A few what ifs in our history

BY: Collin Essamuah

There are a few matters in our political history that never cease to provoke me to wonder what the conclusions would have been if they had resulted in different outcomes.

I do of course believe that we cannot change what has happened already, but the fertile field of what could have happened and the different conclusions therefrom, have never ceased to fascinate us as Ghanaians.

We can readily agree without much dispute that the two major political beliefs in this country revolve around the lives and politics of President Nkrumah of the First Republic and Prime Minster Kofi Busia of the Second Republic.

In the current Fourth Republic, the adherents of Dr Busia are to be found in the ruling New Patriotic Party (NPP) of President Akufo-Addo, and those of the arguably more famous, more influential and more successful  Dr Nkrumah have found a home in the party founded in the name of President Rawlings, the National Democratic Congress(NDC).

This is a fact, not a slight of the current Convention Peoples’ Party(CPP) which is a pale, pathetic shadow of the party that secured independence for this country in 1957.

But don’t we sometimes wonder over the fact that these two enduring dispensations were both ousted from power by coups detat? What this overthrow has meant for us Ghanaians is that we are left to use our imagination to deduce the glorious ends of the regimes founded by these two leaders, Nkrumah and Busia.

We have rather their propagandists and supporters claiming the state of perpetual bliss and happiness that Ghanaians have regrettably missed since their terms in office were truncated forcibly by soldiers and not by the route by which they assumed power, the ballot.

What if

There are thus two types of suppositions which thrive in our imagination; the possibility that death would have taken them away at the time they were overthrown or the effect of they being in power till the time they naturally died.

For Nkrumah, these would have been what if he had fallen down dead on February 24, 1966 or on April 27, 1972, still as President of Ghana, the position he held at the time of the coup that overthrew him?

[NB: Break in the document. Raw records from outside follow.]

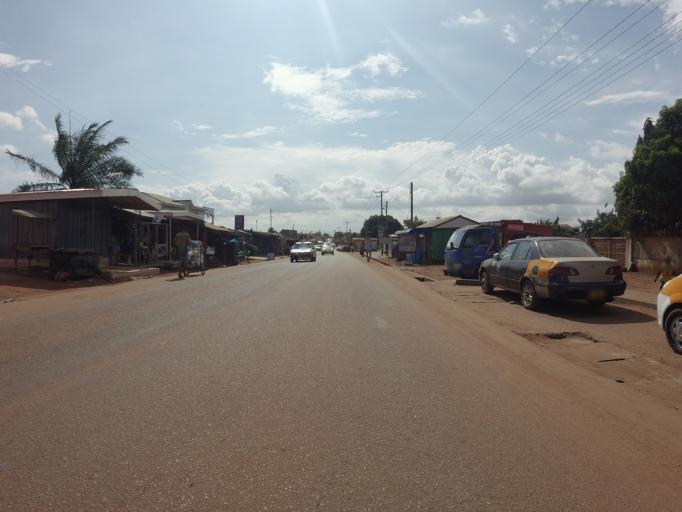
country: GH
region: Greater Accra
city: Medina Estates
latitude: 5.6787
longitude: -0.1752
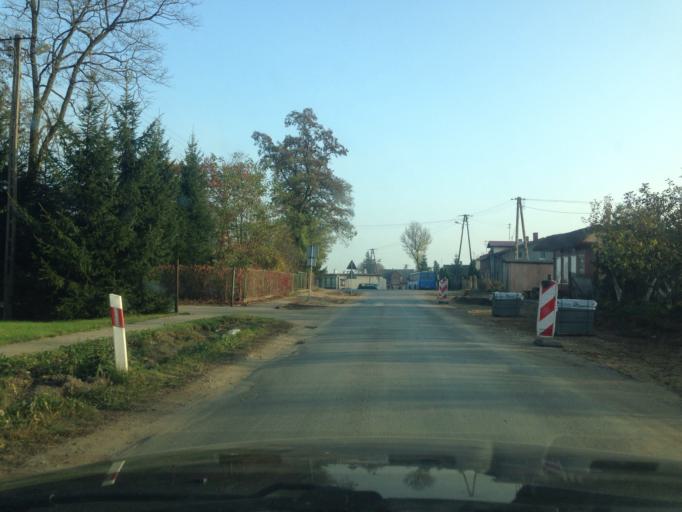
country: PL
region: Kujawsko-Pomorskie
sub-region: Powiat wabrzeski
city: Debowa Laka
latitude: 53.2577
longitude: 19.0950
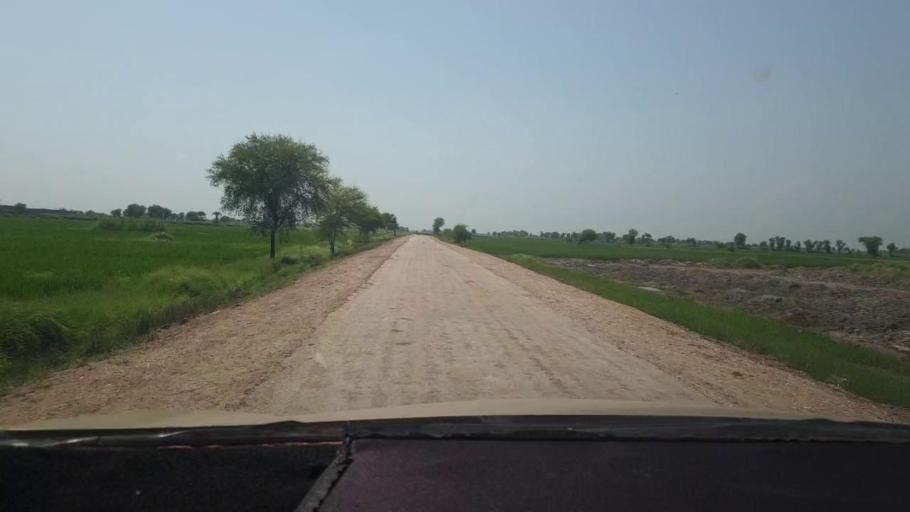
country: PK
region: Sindh
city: Miro Khan
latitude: 27.6665
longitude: 68.0952
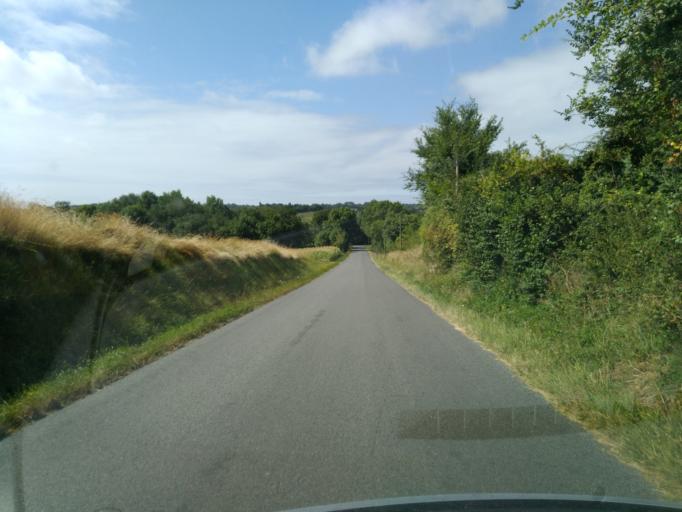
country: FR
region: Poitou-Charentes
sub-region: Departement de la Charente-Maritime
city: Breuillet
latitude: 45.6847
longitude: -1.0783
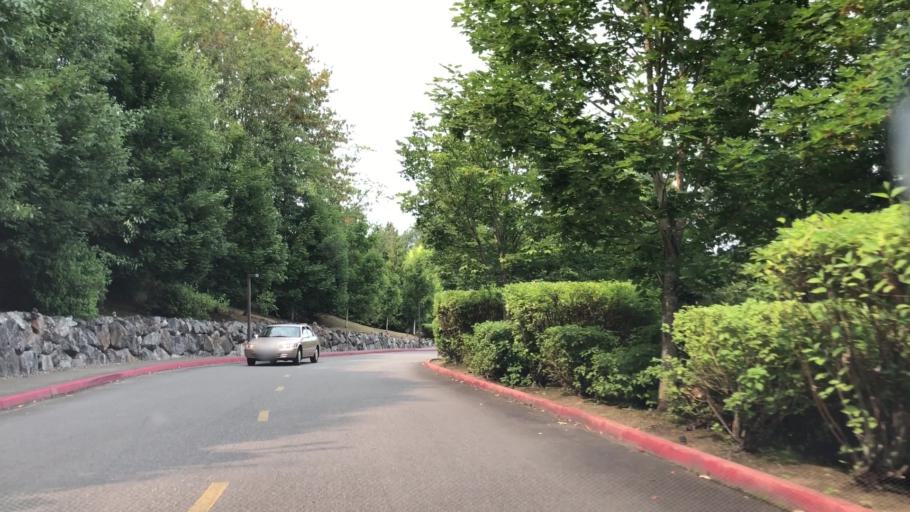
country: US
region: Washington
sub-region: King County
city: Bothell
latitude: 47.7551
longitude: -122.2032
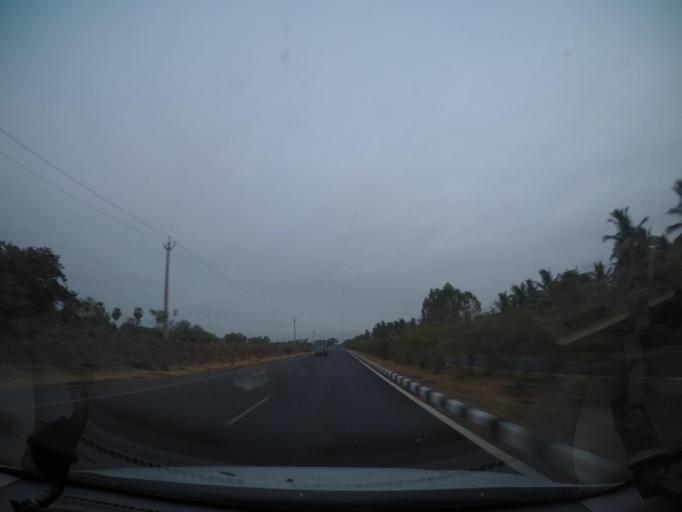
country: IN
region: Andhra Pradesh
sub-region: West Godavari
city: Tadepallegudem
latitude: 16.8074
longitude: 81.3147
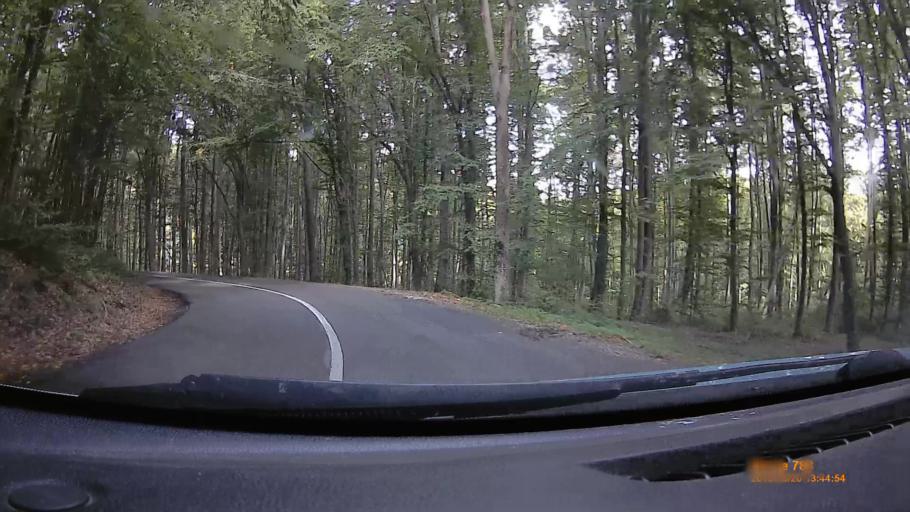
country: HU
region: Borsod-Abauj-Zemplen
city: Saly
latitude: 48.0617
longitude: 20.5637
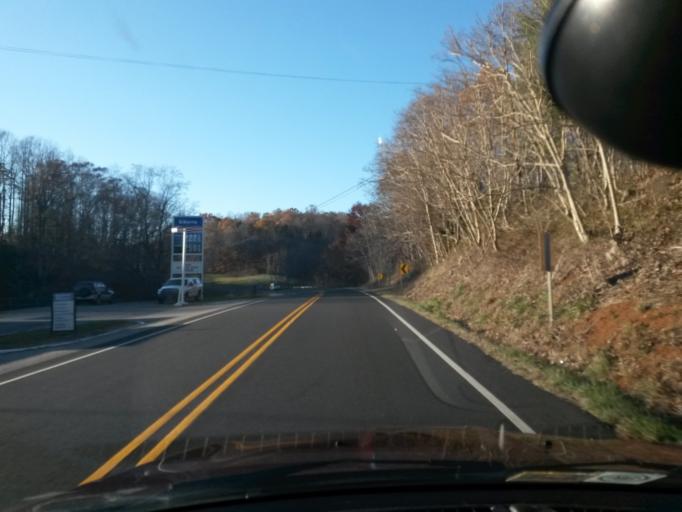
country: US
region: Virginia
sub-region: Amherst County
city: Amherst
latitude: 37.6653
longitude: -79.1634
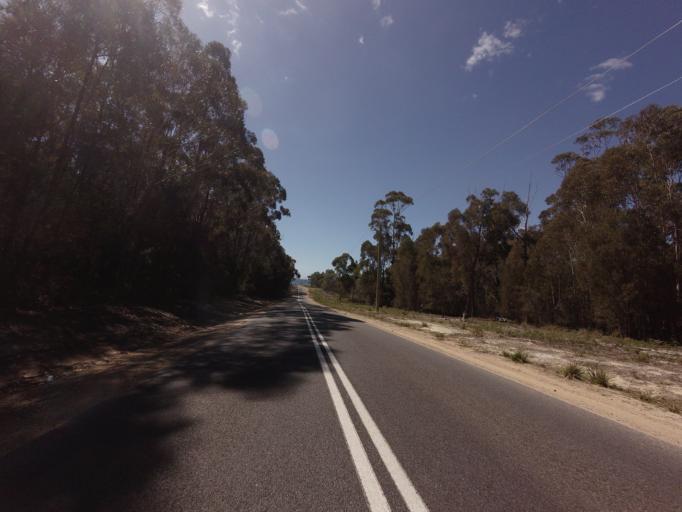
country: AU
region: Tasmania
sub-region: Break O'Day
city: St Helens
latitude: -41.6715
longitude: 148.2807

For Dr Busia, what if he had fallen down dead on January 13, 1972 as Prime Minister or on August 28, 1978 also as Prime Minister of this country?

These are not idle inquiries. Many things happened in the periods from their overthrow till their deaths which make these fascinating lines of inquiry, and of course, provide us with the reasons and justifications for the ideological changes and amendments which are now our lot in the Fourth Republic today. 

Let me ask just two questions which cut across the ironclad beliefs of these two men and their politics in this country. First, what if President Nkrumah had been in office at the time of the June 1967 Six Day Middle Eastern war fought by Israel and several neighbouring Arab countries, the principal one being Egypt then ruled by a friend of Nkrumah, President Gamel Nasser?

Or, secondly, if President Nkrumah had died while Premier Busia, his arch adversary in domestic politics, was in office as our Prime Minister? As we shall presently see, these are not idle questions at all.

Ideological contours

Immediately, knowing the ideological contours of the politics represented by these two men, we are faced with the formidable issue of the utility of mindless inflexibility in our politics. We know that one of the most ardent friends and supporters of Nkrumah in his politics in Ghana was the state of Israel, centering around a deep friendship with David Ben-Gurion the famous Israeli Prime Minister, our shipping line, the Black Star Line, Ghana Airways, both defunct were products of that association between the two countries.

The Black Star Square, the Hall of Trade Unions among other iconic structures of the First Republic were all constructed by the Israelis.Indeed, Israel gave the presidential yacht moored at Akosombo to Nkrumah.Is it still there?

After the 1966 coup, Nkrumah became more extreme in his ideological views captured in the books he wrote at the time. And we all know the friendship between Nkrumah and President Nasser of Egypt. On which side would Nkrumah have thrown his considerable weight in African and international diplomacy? Just recall that Nkrumah was overthrown while on a peace mission to Vietnam in South East Asia.


For Dr Busia, he would probably have had no qualms about rejecting the burial of Nkrumah in Ghana after the latter’s death in Romania in April 1972. Why? Because Busia had fled this country in 1959 into exile from a probable political detention by Nkrumah following the events around the Congo Junction coup attempt of RR Amponsah and Modesto Apaloo, also known as the Ahwaitey Affair and captured in the Granville Sharp Report.

Busia returned home in 1966 after the coup which ousted Nkrumah to form his Progress Party(PP) whose victory made him the Prime Minister. His government had passed a law making the possession of any Nkrumah artifact a crime and the mention of his name too, evidence of the deep, unbridgeable gulf of hatred and dislike his party held Nkrumah in.

This tale of what ifs is not as farfetched as it may seem. Our current President, Nana Akufo-Addo was an identifiable member of Nkrumah’s CPP as a Legon student when the Nkrumah government was toppled in 1966 after which he left to join the group he is now identified with. If the coup had not happened, what do you think would have been the political future of President Akufo-Addo today?

Perhaps, this may be a cautionary tale of the pitfalls of ideological inflexibility and political dogmatism.